### Tasks to perform
A – Please say whether each statement agrees with the fish funerals text below, answering yes or no and quoting the deciding words of the text: (i) The shoebox was lined with soft things such as felt. (ii) The child dug the grave. (iii) The dirt in Tucson is soft.
B – Carry on the fish funerals text below, starting right after its last sentence.

### Extracted text
+--

I will admit all these were motivated by the various fish funerals. They were pretty sad. Much sobbing would occur (the parent would keep hers stoic and silent and lead the child to the shoebox area thinking "oh I am so glad I keep my shoeboxes and the child would select one. It would be lined with soft things like felt and the parent would tell the child to pick an object or two to keep the fish company. Sometimes it was unexpected. "Fish Named X wants my Sufi Wood carved Donkey WHY exactly, OH FINE.") the parent like would invite the sobbing child to write a goodbye letter to Fish Named X (I don't think that was an actual fish name but we had a few) The grave would be dug, usually by the quietly sobbing parent going, "I need to remember to check out here tomorrow morning to see if the dog ate it, although in that case I would get my Statue back" but in the interests of fairness the Parent would dig in a remote place, so that there was at least a foot of dirt to go on top of the shoebox, and Tucson dirt is hard.

+--

### Records shown
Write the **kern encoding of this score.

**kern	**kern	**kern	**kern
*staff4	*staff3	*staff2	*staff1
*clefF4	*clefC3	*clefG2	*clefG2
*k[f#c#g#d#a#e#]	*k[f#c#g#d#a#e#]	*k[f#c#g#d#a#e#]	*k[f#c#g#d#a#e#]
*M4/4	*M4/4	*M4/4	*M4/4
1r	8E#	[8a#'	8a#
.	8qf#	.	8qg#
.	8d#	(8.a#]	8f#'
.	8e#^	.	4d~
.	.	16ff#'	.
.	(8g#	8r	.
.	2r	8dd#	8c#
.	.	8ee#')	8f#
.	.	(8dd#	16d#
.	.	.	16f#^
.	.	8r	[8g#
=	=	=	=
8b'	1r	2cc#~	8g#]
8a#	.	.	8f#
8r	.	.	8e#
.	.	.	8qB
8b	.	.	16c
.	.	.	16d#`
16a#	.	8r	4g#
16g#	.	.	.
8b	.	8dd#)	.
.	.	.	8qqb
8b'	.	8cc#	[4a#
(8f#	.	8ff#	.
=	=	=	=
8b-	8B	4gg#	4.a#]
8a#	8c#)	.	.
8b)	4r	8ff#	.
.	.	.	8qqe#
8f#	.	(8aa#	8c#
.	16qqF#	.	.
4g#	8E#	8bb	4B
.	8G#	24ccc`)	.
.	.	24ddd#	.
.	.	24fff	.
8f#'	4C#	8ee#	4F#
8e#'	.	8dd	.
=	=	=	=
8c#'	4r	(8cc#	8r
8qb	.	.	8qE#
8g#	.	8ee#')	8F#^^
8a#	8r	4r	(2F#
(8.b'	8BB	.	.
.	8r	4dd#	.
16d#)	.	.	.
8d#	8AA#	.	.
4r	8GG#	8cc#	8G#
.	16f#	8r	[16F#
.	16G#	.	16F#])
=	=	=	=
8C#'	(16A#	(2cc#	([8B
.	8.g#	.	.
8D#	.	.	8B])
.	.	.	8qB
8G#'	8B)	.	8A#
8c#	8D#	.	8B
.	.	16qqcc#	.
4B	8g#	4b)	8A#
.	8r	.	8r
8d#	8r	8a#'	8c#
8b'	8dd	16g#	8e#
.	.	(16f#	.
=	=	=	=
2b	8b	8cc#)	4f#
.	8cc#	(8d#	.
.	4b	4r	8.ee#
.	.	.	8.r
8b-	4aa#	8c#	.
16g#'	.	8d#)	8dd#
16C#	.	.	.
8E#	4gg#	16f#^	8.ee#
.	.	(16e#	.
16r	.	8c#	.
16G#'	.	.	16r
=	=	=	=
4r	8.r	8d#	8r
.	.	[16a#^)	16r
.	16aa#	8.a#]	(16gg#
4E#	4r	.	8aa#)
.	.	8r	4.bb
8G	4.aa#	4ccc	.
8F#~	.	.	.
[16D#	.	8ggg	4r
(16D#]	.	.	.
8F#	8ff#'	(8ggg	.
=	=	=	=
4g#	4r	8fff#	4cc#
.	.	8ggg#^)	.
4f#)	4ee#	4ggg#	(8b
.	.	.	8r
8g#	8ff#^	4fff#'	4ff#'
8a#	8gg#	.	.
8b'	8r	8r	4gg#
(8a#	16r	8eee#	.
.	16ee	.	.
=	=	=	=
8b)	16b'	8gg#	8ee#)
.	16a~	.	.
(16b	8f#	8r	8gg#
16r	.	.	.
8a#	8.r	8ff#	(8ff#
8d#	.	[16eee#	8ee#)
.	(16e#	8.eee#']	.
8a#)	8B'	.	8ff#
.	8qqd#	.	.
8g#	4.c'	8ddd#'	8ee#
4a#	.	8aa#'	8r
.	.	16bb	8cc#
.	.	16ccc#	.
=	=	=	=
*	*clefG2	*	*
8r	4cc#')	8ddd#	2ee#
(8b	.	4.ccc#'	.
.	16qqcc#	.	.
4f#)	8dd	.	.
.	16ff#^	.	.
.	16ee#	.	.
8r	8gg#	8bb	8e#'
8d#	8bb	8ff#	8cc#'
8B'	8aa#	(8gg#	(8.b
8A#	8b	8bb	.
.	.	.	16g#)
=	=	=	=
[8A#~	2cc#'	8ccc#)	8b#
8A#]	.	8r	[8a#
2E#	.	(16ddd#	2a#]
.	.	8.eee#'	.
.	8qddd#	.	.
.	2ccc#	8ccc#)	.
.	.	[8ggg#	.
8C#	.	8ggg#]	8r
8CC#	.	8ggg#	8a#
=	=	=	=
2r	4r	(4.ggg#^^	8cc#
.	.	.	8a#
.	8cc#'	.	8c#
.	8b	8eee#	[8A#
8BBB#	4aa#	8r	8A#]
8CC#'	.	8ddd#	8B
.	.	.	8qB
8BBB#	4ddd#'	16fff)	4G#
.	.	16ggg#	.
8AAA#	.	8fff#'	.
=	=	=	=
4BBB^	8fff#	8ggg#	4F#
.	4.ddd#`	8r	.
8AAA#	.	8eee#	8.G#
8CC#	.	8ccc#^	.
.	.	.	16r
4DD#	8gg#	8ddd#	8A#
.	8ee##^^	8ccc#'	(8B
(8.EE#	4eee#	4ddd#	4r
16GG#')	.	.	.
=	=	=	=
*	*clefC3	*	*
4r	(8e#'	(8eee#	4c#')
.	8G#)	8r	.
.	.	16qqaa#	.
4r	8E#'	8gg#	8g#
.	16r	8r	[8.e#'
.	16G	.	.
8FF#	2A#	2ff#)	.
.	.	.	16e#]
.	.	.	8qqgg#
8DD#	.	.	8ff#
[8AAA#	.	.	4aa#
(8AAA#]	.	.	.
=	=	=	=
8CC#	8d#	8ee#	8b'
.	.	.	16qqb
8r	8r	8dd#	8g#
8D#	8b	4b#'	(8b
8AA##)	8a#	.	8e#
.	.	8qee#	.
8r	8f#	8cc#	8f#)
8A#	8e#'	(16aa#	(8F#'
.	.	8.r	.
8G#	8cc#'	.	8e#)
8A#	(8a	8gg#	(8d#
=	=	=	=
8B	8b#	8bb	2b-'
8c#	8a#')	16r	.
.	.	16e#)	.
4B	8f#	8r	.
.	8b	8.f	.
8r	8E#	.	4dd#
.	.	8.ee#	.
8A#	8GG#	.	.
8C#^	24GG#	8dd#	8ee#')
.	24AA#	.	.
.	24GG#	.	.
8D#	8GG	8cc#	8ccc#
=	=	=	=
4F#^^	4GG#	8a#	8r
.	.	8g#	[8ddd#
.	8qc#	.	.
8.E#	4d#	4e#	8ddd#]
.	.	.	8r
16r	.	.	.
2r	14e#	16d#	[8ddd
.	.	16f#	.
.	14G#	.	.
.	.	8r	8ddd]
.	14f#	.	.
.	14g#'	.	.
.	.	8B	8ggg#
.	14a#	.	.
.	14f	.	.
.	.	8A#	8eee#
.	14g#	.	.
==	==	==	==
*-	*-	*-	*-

+--

### Answers to each task
A –
(i) Yes: "It would be lined with soft things like felt"
(ii) No: "The grave would be dug, usually by the quietly sobbing parent"
(iii) No: "Tucson dirt is hard."

B –
The grand procession would begin, and the fish would be reverently laid in its grave. The sobbing child would say, "Fish X was such a GOOD fish, and a back and forth account would begin between the parent and the child concerning like, the accomplishments of the fish. Mostly the kid would know more, but the parent would valiantly insert a memory or two, thinking "All fish swim gracefully that is not LYING." and so on. Then a sort of non-denominational prayer would occur, the sobbing would be GREATEST at that point." The child would like, ask a heaven related question like, "Will Fish X really be in heaven." The parent would think OH GOSH. The parent would respond with something like, "You said Fish X is such a GOOD fish and like, GOOD things go to heaven is what I have heard and I am sure, since you clearly loved "Fish X" and loving someone is good, well, yes, I'm sure you will have a meetup if you both want one and Why Wouldn't you? I mean...…"

The parent would then invite the child to go distract the dog so she wouldn't know where this particular fish was just yet, and TAMP down that dirt wetting it often, thinking, "In my afterlife there will BE no dead fish. If that means we are overrun, and like the gold streets are SLIPPERY with them, well, we won't fall over and they'll be invincible. Also, I'm getting my donkey statute back. OH the money I spent (and knowledge I learned) about fish, fish fish over the years. Then the child wanted a salt water tank.

BUT I READ UP. I was like, No, son, sorry you can do that when you are all grown up.

He has not done so yet.. However, I do have about a jillion Ph adjusting things and fish abx and crud I can send him .But he's gonna have to ask.

I mean when you start mixing a bunch of fish in a community tank, it can be pretty a) fun b) deadly c) expensive d) time consuming e) all of the above. Heh.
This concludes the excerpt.